Вещи, которые есть у каждого россиянина в доме, но их нет нигде больше в мире
Катя звонит, не сдерживая смеха: «Ты не поверишь, что у меня происходит!» К ней приехал французский коллега Пьер. Для него привычный российский быт стал экспозицией редких артефактов, пишет автор Дзен-канала.
Первое утро Пьера началось со щелчков фотоаппарата и бесконечных вопросов: «Что это? Зачем это? Как это работает?» Он изучал культуру чужого племени, записывая всё в блокнот и удивляясь привычкам хозяев квартиры.
Сервант как музей
Пьер был шокирован сервантом с хрусталем. Посуда за стеклом казалась ему музейным экспонатом: «Это музей? Вы что, боитесь разбить?» Когда Катя объяснила, что хрусталь используется только для торжеств и достался ей в наследство от бабушки, французу не удалось понять идею хранения красивой, но редко используемой посуды. Особенно его поразили двенадцать рюмок: «Вы часто собираете компанию из двенадцати человек?» — спросил он. Услышав, что рюмки стоят без дела, Пьер был откровенно озадачен. Когда он выпил из одной рюмки обычную воду, Катя чуть не упала в обморок: для неё это был символ праздника, а для гостя — просто стакан.
Коллекция банок и пакет с пакетами
Затем Пьер наткнулся на шкаф с пустыми банками. Он искренне посчитал это мусором: «Зачем держать банки два года, если их можно просто купить?» Катя пыталась объяснить принцип «а вдруг пригодится» — для консервации, хранения круп и рассады. Но логика французского гостя была иной: у него всё упорядочено и рассчитано. Особое удивление вызвала банка от французского паштета, которая жила у Кати уже три года. Пьер воспринял её как рекламный сувенир. А пакет с пакетами он назвал «русской матрёшкой». Для него идея хранить тысячи одноразовых пакетов осталась загадкой: во Франции используют мусорные мешки и многоразовые сумки.

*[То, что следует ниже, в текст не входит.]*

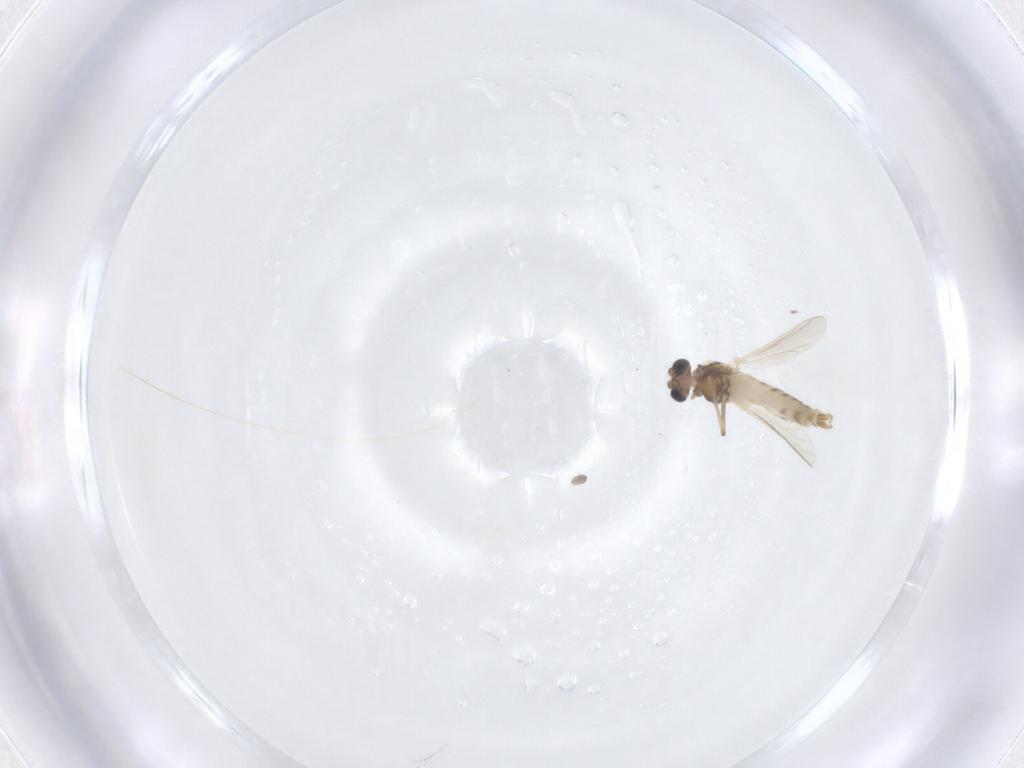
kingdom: Animalia
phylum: Arthropoda
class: Insecta
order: Diptera
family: Chironomidae
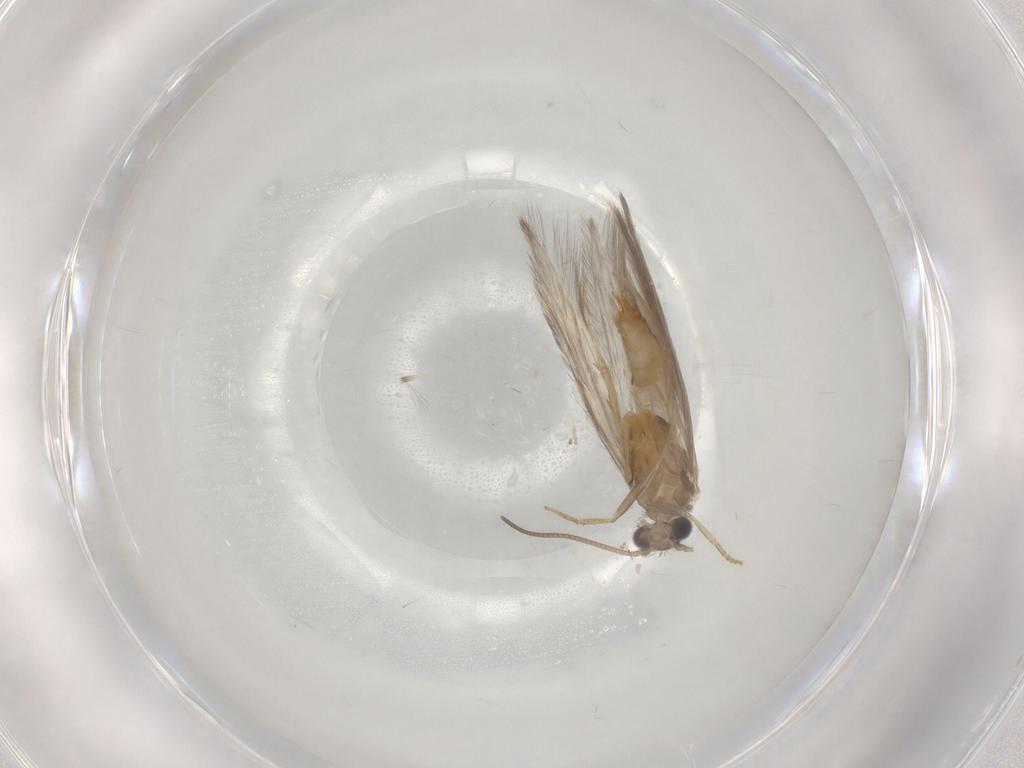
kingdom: Animalia
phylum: Arthropoda
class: Insecta
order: Trichoptera
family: Hydroptilidae
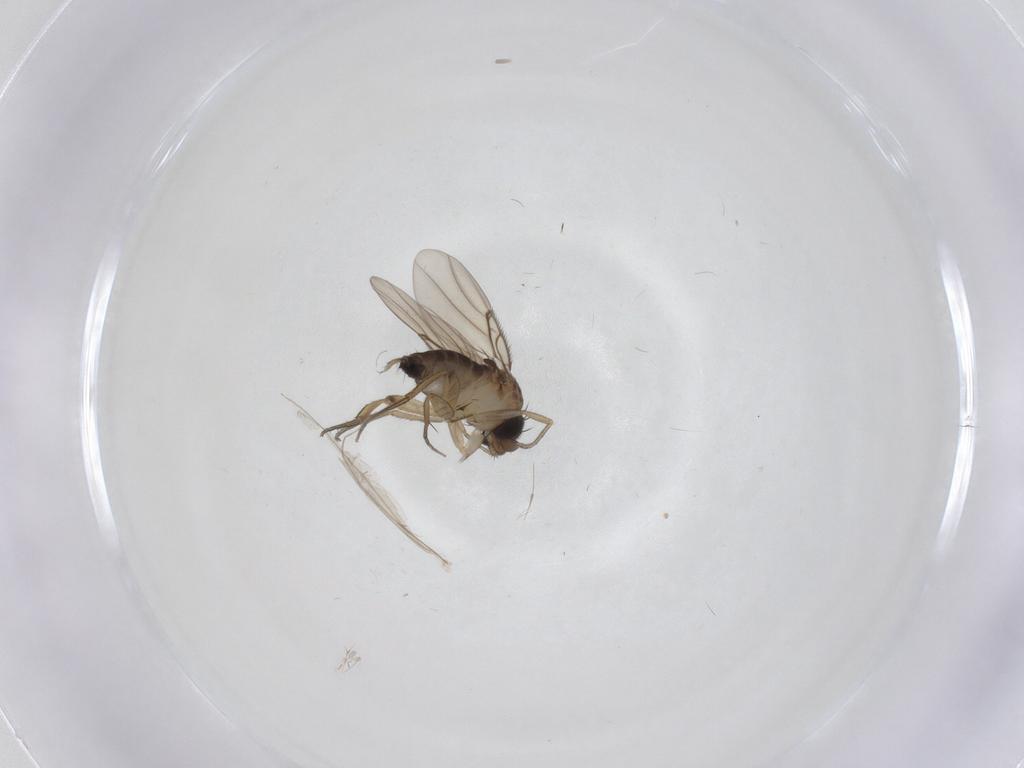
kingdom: Animalia
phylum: Arthropoda
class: Insecta
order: Diptera
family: Phoridae
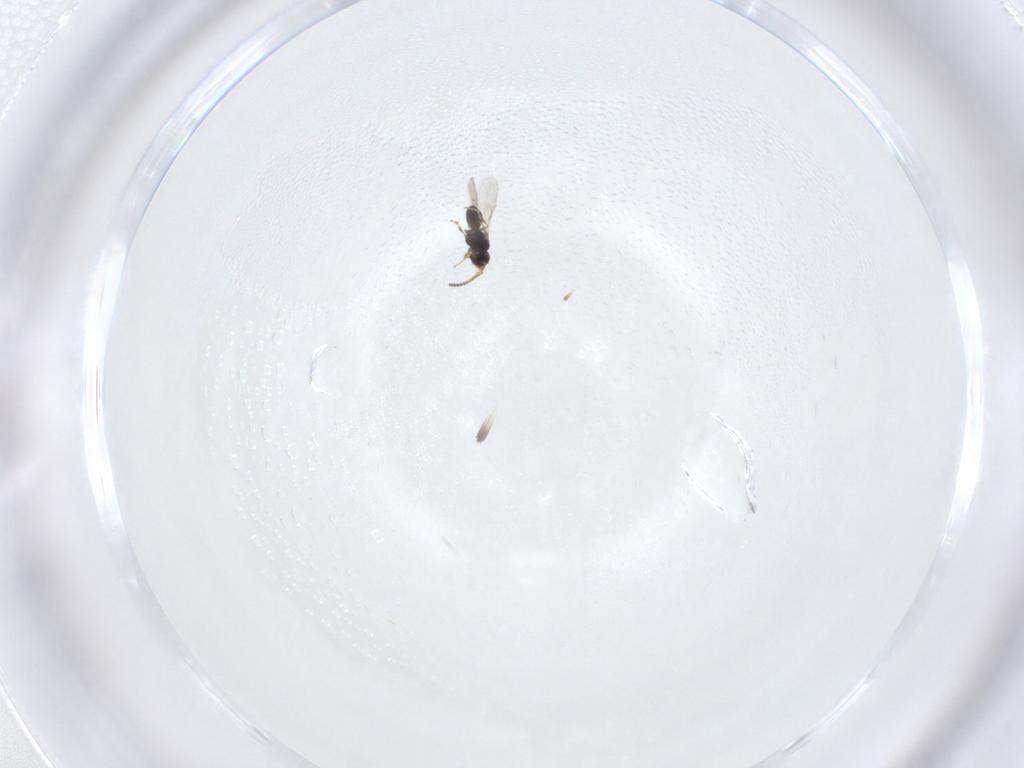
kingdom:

Ванная как уютная гостиная
Ванная комната стала третьей зоной культурного шока. Ковёр на полу показался Пьеру неуместным: «В мокром помещении он заведётся плесенью», — сказал он и предложил использовать полотенца. Занавески на окне и декоративные мелочи удивили его ещё больше: во Франции ванная — это сугубо техническое помещение, а не место для уюта. Полочка с сотнями косметических средств показалась ему избыточной: «Зачем столько кремов и шампуней? Одного достаточно», — говорил он.
Что это показывает
История Кати и Пьера — это не просто курьёз о культурных различиях, а яркий пример того, как быт формирует наше восприятие мира. Для русских многие вещи несут эмоциональную или практическую память: это наследие, привычки «на всякий случай», стремление создать уют. Для Пьера же важны рациональность и минимализм, где каждая вещь имеет конкретную функцию. Их диалог напоминает нам, что привычное для одного может казаться экзотикой для другого — в этом есть место и юмору, и пониманию.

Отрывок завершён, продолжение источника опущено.